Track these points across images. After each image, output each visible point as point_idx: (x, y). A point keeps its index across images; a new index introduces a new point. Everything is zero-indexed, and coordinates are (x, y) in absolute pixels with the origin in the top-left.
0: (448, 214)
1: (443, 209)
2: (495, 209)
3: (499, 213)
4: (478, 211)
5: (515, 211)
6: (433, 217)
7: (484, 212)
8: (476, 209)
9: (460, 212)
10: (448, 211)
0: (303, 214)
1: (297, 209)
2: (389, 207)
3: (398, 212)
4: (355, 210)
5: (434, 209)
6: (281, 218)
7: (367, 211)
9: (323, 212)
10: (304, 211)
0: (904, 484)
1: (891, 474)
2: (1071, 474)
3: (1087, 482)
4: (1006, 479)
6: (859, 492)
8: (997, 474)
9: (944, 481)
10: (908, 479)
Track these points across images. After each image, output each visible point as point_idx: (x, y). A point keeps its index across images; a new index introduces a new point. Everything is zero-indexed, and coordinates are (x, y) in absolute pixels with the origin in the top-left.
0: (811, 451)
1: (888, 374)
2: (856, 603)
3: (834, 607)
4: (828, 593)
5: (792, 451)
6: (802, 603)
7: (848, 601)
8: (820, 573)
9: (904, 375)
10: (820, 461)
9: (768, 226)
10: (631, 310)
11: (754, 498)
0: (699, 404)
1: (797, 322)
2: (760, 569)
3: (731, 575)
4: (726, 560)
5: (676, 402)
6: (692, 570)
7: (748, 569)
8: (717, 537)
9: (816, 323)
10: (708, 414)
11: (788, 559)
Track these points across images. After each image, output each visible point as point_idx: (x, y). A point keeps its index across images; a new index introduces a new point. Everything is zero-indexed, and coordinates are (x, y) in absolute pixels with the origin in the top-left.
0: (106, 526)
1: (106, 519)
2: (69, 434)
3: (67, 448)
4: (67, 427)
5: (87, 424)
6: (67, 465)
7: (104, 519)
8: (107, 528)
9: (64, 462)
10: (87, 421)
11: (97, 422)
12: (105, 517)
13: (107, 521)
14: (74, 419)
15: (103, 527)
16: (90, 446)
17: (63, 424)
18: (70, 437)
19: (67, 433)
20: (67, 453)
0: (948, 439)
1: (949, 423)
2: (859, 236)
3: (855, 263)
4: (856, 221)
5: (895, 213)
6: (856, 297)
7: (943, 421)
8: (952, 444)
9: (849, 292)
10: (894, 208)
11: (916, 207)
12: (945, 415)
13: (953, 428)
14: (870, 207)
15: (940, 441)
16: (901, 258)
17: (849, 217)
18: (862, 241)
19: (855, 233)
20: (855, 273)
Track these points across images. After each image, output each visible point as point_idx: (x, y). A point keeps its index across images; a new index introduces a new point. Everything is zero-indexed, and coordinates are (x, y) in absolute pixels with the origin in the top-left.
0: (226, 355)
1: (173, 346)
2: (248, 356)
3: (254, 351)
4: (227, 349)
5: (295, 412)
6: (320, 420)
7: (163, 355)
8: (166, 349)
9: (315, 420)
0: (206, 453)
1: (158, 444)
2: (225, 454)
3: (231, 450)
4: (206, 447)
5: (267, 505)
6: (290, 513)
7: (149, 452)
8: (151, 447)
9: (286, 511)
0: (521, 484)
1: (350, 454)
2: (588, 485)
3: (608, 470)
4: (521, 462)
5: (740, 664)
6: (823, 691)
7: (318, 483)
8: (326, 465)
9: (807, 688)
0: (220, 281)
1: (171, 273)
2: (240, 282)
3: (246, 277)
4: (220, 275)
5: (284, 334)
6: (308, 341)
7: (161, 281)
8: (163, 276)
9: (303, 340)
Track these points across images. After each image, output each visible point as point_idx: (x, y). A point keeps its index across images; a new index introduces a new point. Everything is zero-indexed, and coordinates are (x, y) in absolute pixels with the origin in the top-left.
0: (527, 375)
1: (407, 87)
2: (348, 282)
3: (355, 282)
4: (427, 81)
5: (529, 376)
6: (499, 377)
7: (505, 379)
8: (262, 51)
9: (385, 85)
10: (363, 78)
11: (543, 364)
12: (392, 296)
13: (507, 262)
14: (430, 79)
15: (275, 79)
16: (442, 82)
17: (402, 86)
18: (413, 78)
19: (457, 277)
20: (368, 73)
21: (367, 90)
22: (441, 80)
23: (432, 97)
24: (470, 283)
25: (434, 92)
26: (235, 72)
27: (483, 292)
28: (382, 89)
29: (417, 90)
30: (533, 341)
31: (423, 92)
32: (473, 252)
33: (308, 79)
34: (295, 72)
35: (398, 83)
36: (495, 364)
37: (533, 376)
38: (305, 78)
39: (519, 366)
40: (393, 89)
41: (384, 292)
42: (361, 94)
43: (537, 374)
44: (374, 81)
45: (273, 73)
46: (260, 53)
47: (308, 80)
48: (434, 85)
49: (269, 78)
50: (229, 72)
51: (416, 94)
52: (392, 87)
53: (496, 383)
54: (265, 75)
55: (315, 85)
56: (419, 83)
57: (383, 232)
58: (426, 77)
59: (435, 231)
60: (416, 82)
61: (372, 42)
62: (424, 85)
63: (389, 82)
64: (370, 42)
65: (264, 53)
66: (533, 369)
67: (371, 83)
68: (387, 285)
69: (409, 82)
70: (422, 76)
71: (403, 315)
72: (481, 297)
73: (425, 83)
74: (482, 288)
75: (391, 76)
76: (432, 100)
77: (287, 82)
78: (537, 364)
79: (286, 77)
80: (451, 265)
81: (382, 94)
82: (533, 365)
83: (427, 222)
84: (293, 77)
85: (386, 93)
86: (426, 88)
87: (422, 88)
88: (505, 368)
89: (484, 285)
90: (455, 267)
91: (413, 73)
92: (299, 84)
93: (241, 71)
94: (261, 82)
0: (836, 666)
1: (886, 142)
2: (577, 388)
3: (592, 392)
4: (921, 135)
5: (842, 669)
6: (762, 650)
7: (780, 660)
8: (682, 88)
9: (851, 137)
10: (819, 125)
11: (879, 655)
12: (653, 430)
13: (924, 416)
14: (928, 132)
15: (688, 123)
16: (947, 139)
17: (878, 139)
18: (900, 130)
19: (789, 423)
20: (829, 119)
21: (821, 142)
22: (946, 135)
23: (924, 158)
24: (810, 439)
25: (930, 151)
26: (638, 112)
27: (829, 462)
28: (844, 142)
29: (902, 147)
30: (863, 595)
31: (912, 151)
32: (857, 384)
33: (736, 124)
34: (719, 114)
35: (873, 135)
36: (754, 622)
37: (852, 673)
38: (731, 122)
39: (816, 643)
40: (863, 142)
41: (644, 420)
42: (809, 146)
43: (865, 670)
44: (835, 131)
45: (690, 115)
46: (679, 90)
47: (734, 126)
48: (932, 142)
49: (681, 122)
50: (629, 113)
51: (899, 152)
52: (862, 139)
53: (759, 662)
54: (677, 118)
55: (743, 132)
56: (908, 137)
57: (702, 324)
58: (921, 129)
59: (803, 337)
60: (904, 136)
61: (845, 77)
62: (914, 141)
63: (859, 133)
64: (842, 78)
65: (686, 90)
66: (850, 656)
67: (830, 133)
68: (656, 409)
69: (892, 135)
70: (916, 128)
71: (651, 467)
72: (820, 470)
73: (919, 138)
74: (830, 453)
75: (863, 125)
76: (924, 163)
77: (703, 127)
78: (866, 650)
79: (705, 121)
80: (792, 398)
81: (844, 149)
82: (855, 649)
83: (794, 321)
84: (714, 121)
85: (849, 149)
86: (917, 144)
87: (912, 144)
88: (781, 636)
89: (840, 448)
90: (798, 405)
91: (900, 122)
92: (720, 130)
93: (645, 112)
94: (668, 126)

- [ASSIGNED TASK]: Please rewrite every row, putting "whole pixels" wherever "absolute pixels" appears and leaving everything else unchanged.

- [EXPECTED ANSWER]:
Track these points across images. After each image, output each visible point as point_idx: (x, y). A point keeps its index across images; a new index introduces a new point. Everything is zero-indexed, and coordinates are (x, y) in whole pixels with the origin in the top-left.
0: (448, 214)
1: (443, 209)
2: (495, 209)
3: (499, 213)
4: (478, 211)
5: (515, 211)
6: (433, 217)
7: (484, 212)
8: (476, 209)
9: (460, 212)
10: (448, 211)
0: (303, 214)
1: (297, 209)
2: (389, 207)
3: (398, 212)
4: (355, 210)
5: (434, 209)
6: (281, 218)
7: (367, 211)
9: (323, 212)
10: (304, 211)
0: (904, 484)
1: (891, 474)
2: (1071, 474)
3: (1087, 482)
4: (1006, 479)
6: (859, 492)
8: (997, 474)
9: (944, 481)
10: (908, 479)
Track these points across images. After each image, output each visible point as point_idx: (x, y). A point keeps its index across images; a new index introduces a new point. Everything is zero-indexed, and coordinates are (x, y) in whole pixels with the origin in the top-left.
0: (811, 451)
1: (888, 374)
2: (856, 603)
3: (834, 607)
4: (828, 593)
5: (792, 451)
6: (802, 603)
7: (848, 601)
8: (820, 573)
9: (904, 375)
10: (820, 461)
9: (768, 226)
10: (631, 310)
11: (754, 498)
0: (699, 404)
1: (797, 322)
2: (760, 569)
3: (731, 575)
4: (726, 560)
5: (676, 402)
6: (692, 570)
7: (748, 569)
8: (717, 537)
9: (816, 323)
10: (708, 414)
11: (788, 559)
Track these points across images. After each image, output each visible point as point_idx: (x, y). A point keeps its index across images; a new index introduces a new point. Everything is zero-indexed, and coordinates are (x, y) in whole pixels with the origin in the top-left.
0: (106, 526)
1: (106, 519)
2: (69, 434)
3: (67, 448)
4: (67, 427)
5: (87, 424)
6: (67, 465)
7: (104, 519)
8: (107, 528)
9: (64, 462)
10: (87, 421)
11: (97, 422)
12: (105, 517)
13: (107, 521)
14: (74, 419)
15: (103, 527)
16: (90, 446)
17: (63, 424)
18: (70, 437)
19: (67, 433)
20: (67, 453)
0: (948, 439)
1: (949, 423)
2: (859, 236)
3: (855, 263)
4: (856, 221)
5: (895, 213)
6: (856, 297)
7: (943, 421)
8: (952, 444)
9: (849, 292)
10: (894, 208)
11: (916, 207)
12: (945, 415)
13: (953, 428)
14: (870, 207)
15: (940, 441)
16: (901, 258)
17: (849, 217)
18: (862, 241)
19: (855, 233)
20: (855, 273)
Track these points across images. After each image, output each visible point as point_idx: (x, y). A point keeps its index across images; a new index introduces a new point. Everything is zero-indexed, and coordinates are (x, y) in whole pixels with the origin in the top-left.
0: (226, 355)
1: (173, 346)
2: (248, 356)
3: (254, 351)
4: (227, 349)
5: (295, 412)
6: (320, 420)
7: (163, 355)
8: (166, 349)
9: (315, 420)
0: (206, 453)
1: (158, 444)
2: (225, 454)
3: (231, 450)
4: (206, 447)
5: (267, 505)
6: (290, 513)
7: (149, 452)
8: (151, 447)
9: (286, 511)
0: (521, 484)
1: (350, 454)
2: (588, 485)
3: (608, 470)
4: (521, 462)
5: (740, 664)
6: (823, 691)
7: (318, 483)
8: (326, 465)
9: (807, 688)
0: (220, 281)
1: (171, 273)
2: (240, 282)
3: (246, 277)
4: (220, 275)
5: (284, 334)
6: (308, 341)
7: (161, 281)
8: (163, 276)
9: (303, 340)
Track these points across images. After each image, output each visible point as point_idx: (x, y). A point keeps its index across images; a new index introduces a new point. Everything is zero-indexed, and coordinates are (x, y) in whole pixels with the origin in the top-left.
0: (527, 375)
1: (407, 87)
2: (348, 282)
3: (355, 282)
4: (427, 81)
5: (529, 376)
6: (499, 377)
7: (505, 379)
8: (262, 51)
9: (385, 85)
10: (363, 78)
11: (543, 364)
12: (392, 296)
13: (507, 262)
14: (430, 79)
15: (275, 79)
16: (442, 82)
17: (402, 86)
18: (413, 78)
19: (457, 277)
20: (368, 73)
21: (367, 90)
22: (441, 80)
23: (432, 97)
24: (470, 283)
25: (434, 92)
26: (235, 72)
27: (483, 292)
28: (382, 89)
29: (417, 90)
30: (533, 341)
31: (423, 92)
32: (473, 252)
33: (308, 79)
34: (295, 72)
35: (398, 83)
36: (495, 364)
37: (533, 376)
38: (305, 78)
39: (519, 366)
40: (393, 89)
41: (384, 292)
42: (361, 94)
43: (537, 374)
44: (374, 81)
45: (273, 73)
46: (260, 53)
47: (308, 80)
48: (434, 85)
49: (269, 78)
50: (229, 72)
51: (416, 94)
52: (392, 87)
53: (496, 383)
54: (265, 75)
55: (315, 85)
56: (419, 83)
57: (383, 232)
58: (426, 77)
59: (435, 231)
60: (416, 82)
61: (372, 42)
62: (424, 85)
63: (389, 82)
64: (370, 42)
65: (264, 53)
66: (533, 369)
67: (371, 83)
68: (387, 285)
69: (409, 82)
70: (422, 76)
71: (403, 315)
72: (481, 297)
73: (425, 83)
74: (482, 288)
75: (391, 76)
76: (432, 100)
77: (287, 82)
78: (537, 364)
79: (286, 77)
80: (451, 265)
81: (382, 94)
82: (533, 365)
83: (427, 222)
84: (293, 77)
85: (386, 93)
86: (426, 88)
87: (422, 88)
88: (505, 368)
89: (484, 285)
90: (455, 267)
91: (413, 73)
92: (299, 84)
93: (241, 71)
94: (261, 82)
0: (836, 666)
1: (886, 142)
2: (577, 388)
3: (592, 392)
4: (921, 135)
5: (842, 669)
6: (762, 650)
7: (780, 660)
8: (682, 88)
9: (851, 137)
10: (819, 125)
11: (879, 655)
12: (653, 430)
13: (924, 416)
14: (928, 132)
15: (688, 123)
16: (947, 139)
17: (878, 139)
18: (900, 130)
19: (789, 423)
20: (829, 119)
21: (821, 142)
22: (946, 135)
23: (924, 158)
24: (810, 439)
25: (930, 151)
26: (638, 112)
27: (829, 462)
28: (844, 142)
29: (902, 147)
30: (863, 595)
31: (912, 151)
32: (857, 384)
33: (736, 124)
34: (719, 114)
35: (873, 135)
36: (754, 622)
37: (852, 673)
38: (731, 122)
39: (816, 643)
40: (863, 142)
41: (644, 420)
42: (809, 146)
43: (865, 670)
44: (835, 131)
45: (690, 115)
46: (679, 90)
47: (734, 126)
48: (932, 142)
49: (681, 122)
50: (629, 113)
51: (899, 152)
52: (862, 139)
53: (759, 662)
54: (677, 118)
55: (743, 132)
56: (908, 137)
57: (702, 324)
58: (921, 129)
59: (803, 337)
60: (904, 136)
61: (845, 77)
62: (914, 141)
63: (859, 133)
64: (842, 78)
65: (686, 90)
66: (850, 656)
67: (830, 133)
68: (656, 409)
69: (892, 135)
70: (916, 128)
71: (651, 467)
72: (820, 470)
73: (919, 138)
74: (830, 453)
75: (863, 125)
76: (924, 163)
77: (703, 127)
78: (866, 650)
79: (705, 121)
80: (792, 398)
81: (844, 149)
82: (855, 649)
83: (794, 321)
84: (714, 121)
85: (849, 149)
86: (917, 144)
87: (912, 144)
88: (781, 636)
89: (840, 448)
90: (798, 405)
91: (900, 122)
92: (720, 130)
93: (645, 112)
94: (668, 126)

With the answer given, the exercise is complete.